Work task
Your answer should be one number: how many lines below have the word "ankle".

--- Record set Enclosed Below ---

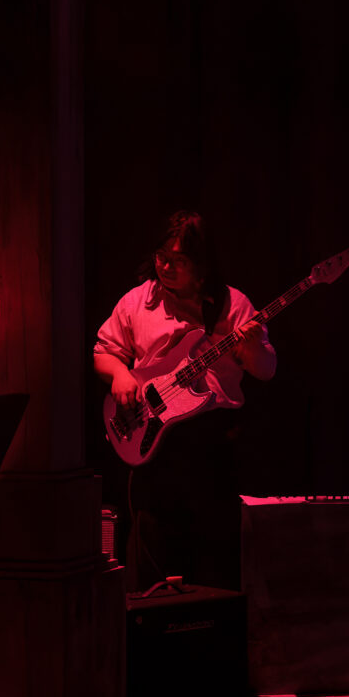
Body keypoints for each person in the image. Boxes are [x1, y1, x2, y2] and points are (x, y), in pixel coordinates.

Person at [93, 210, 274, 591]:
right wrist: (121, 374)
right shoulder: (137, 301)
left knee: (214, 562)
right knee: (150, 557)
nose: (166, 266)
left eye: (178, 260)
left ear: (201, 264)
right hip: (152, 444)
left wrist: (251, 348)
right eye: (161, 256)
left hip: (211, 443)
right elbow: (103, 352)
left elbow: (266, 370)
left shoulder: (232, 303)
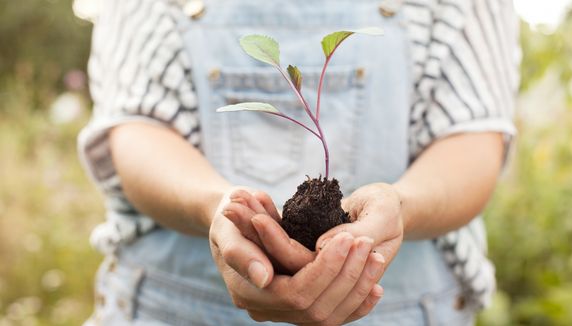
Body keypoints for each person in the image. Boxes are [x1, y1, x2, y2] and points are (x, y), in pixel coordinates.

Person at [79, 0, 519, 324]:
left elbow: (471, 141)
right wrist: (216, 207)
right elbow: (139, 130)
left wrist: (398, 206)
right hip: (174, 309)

--- End of Enclosed Record set ---
--- Record set Enclosed Below ---

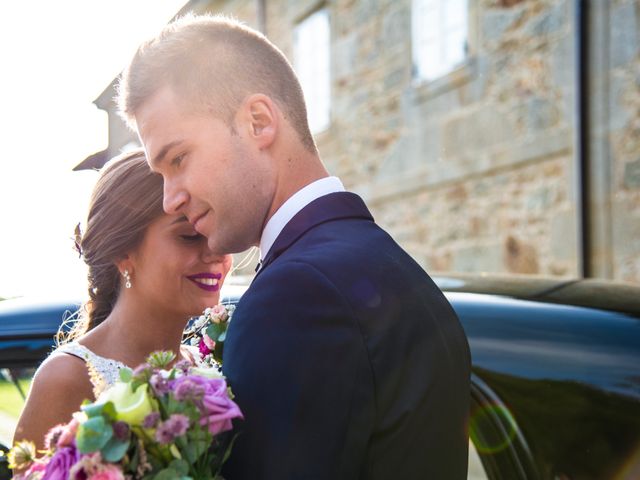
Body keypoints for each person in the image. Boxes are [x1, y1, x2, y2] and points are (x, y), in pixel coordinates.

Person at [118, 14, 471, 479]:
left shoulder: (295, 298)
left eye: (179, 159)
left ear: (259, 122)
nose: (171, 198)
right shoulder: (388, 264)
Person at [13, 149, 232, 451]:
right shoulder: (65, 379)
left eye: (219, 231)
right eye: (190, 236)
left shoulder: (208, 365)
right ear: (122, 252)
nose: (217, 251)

--- End of Enclosed Record set ---
--- Record set Enclosed Below ---

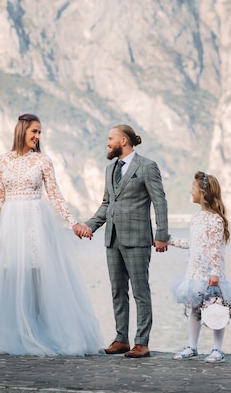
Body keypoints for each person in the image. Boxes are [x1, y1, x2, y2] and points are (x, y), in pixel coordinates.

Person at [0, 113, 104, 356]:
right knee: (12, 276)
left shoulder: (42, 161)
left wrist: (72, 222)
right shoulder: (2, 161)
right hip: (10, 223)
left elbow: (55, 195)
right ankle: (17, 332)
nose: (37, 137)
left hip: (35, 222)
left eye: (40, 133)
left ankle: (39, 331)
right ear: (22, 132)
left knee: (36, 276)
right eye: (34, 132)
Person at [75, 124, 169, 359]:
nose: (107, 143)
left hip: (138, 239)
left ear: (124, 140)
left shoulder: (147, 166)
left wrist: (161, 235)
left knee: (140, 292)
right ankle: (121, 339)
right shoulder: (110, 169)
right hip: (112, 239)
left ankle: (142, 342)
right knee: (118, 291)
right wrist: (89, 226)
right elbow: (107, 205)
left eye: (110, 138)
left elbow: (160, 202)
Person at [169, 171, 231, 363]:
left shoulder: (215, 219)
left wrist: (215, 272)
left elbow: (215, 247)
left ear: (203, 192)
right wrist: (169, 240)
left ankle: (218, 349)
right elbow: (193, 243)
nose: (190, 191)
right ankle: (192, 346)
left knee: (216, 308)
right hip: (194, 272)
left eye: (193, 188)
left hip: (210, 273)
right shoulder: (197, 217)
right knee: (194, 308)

--- End of Enclosed Record set ---

Output
6